Source extract:
Sunday, December 4, 2011


Why is this blog called STUFFS ?


You there – in the vest, is it?  Why do you suppose this blog is called STUFFS?

No idea, eh?

Well, class, you’d better hope that I grade according to “the curve” method.

This blog is called STUFFS because most of the time I try to keep things fun and lighthearted here. There are exceptions to that rule o’ thumb, as there are exceptions to most rules, but that’s the general idea. I have another blog for darker, more serious issues, but that blog is by invitation only... and not all y’all are invited there.

However, periodically I have to dig deeper, address more serious issues, even here at STUFFS. Sometimes I even need to dive into the belly of the beast. This is one of those times. Nevertheless, I shall try to gild the Black Mariah. I will also try to keep this blog bit from expanding beyond short dog volume.

Lost already, aren’t ya? I could tell by the blank look on your faces.

Hokey-Smoke! Why do I always get these remedial students assigned to me?!

Black Mariah – a 19th Century hearse.

Short Dog – a cheap, 375 ml. bottle of (usually about) 19% alcohol wine preferred by Skid Row drunks. It goes by various names such as Night Train and Thunderbird, but is always identifiable by the words “serve very cold” printed somewhere on the label.

OK, class, are we all up to speed now?

Unless you’re a total newbie to this very popular blog [Cough!-Cough!], you already know that I am of the opinion that the relatively unknown first and only album by David & David, "Boomtown" - released in 1986 - is one of the great Rock music masterpieces of all time.

Given data:
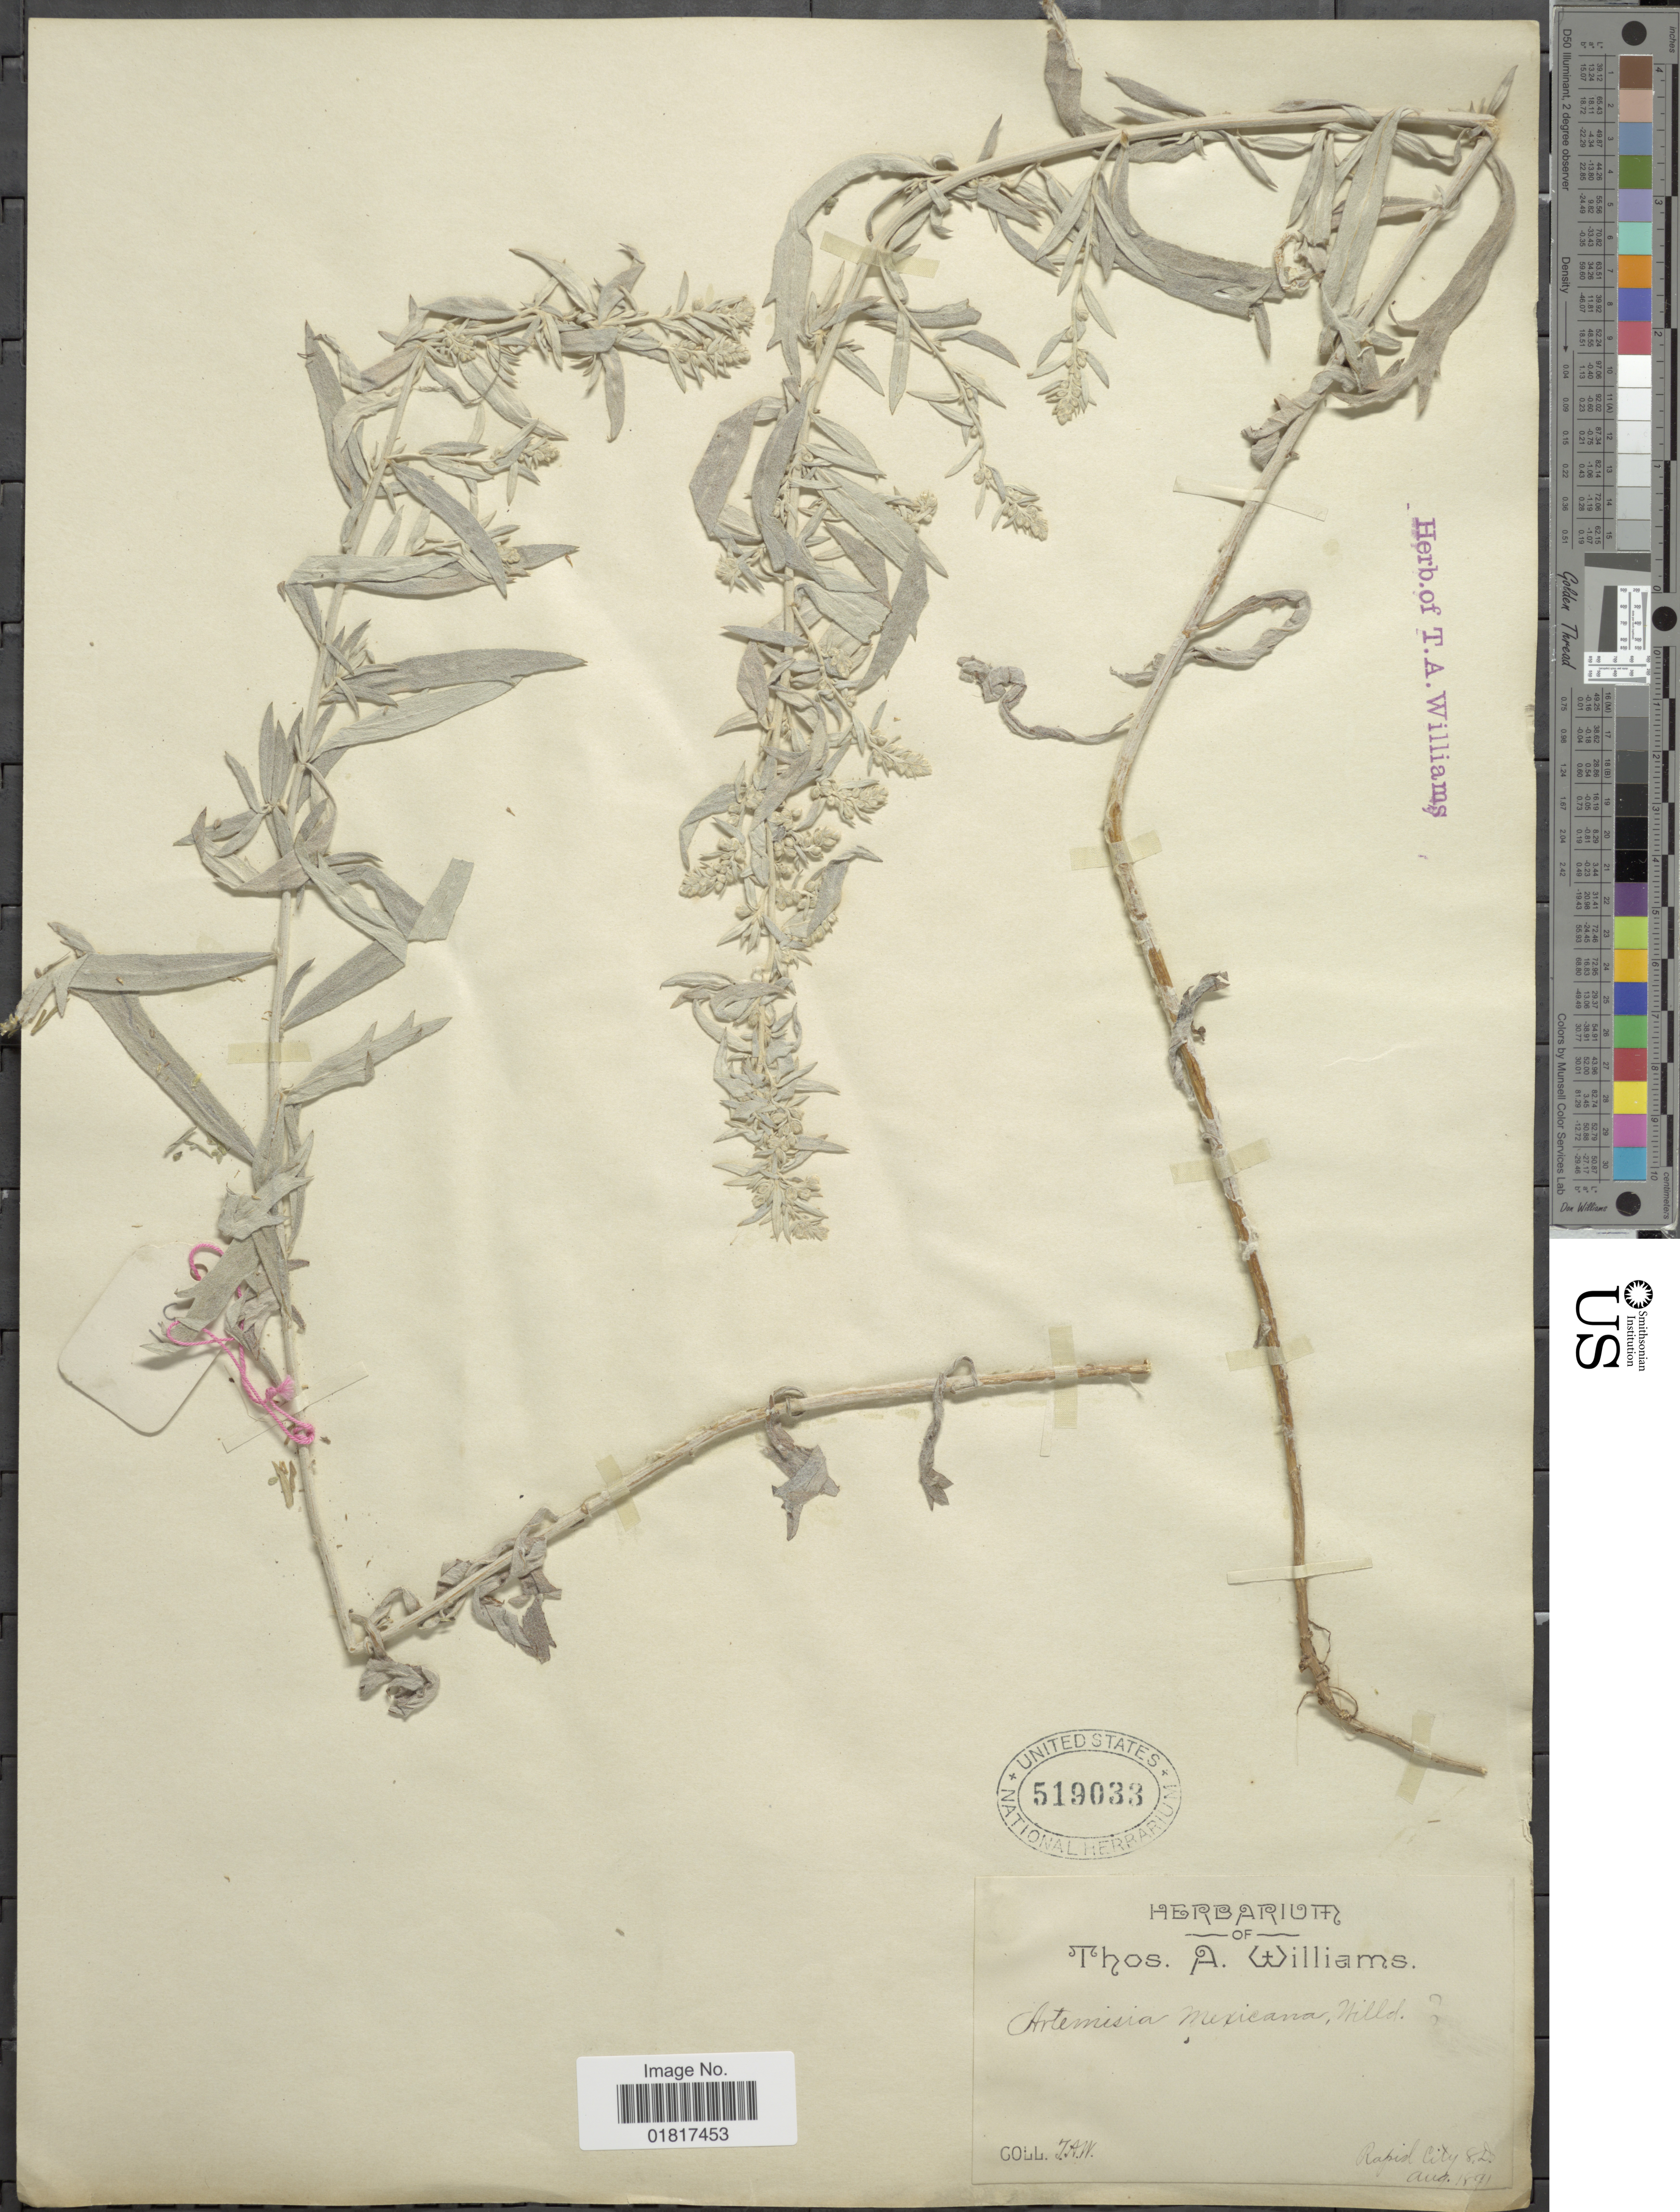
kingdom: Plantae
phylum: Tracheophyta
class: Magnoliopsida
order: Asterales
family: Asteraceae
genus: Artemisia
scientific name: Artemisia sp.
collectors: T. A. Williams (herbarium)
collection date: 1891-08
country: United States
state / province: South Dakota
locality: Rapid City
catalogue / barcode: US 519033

Given exercise 1: According to the blog post, what is a Black Mariah?
Given exercise 2: Output the lines of the listing, from the line containing "order: Asterales" through the end of the listing, inclusive, as a JSON list of strings with one string per line and blank lines omitted.
The blog post and the listing are unrelated to each other.

Correct answer 1: A 19th Century hearse.

Correct answer 2:
[
  "order: Asterales",
  "family: Asteraceae",
  "genus: Artemisia",
  "scientific name: Artemisia sp.",
  "collectors: T. A. Williams (herbarium)",
  "collection date: 1891-08",
  "country: United States",
  "state / province: South Dakota",
  "locality: Rapid City",
  "catalogue / barcode: US 519033"
]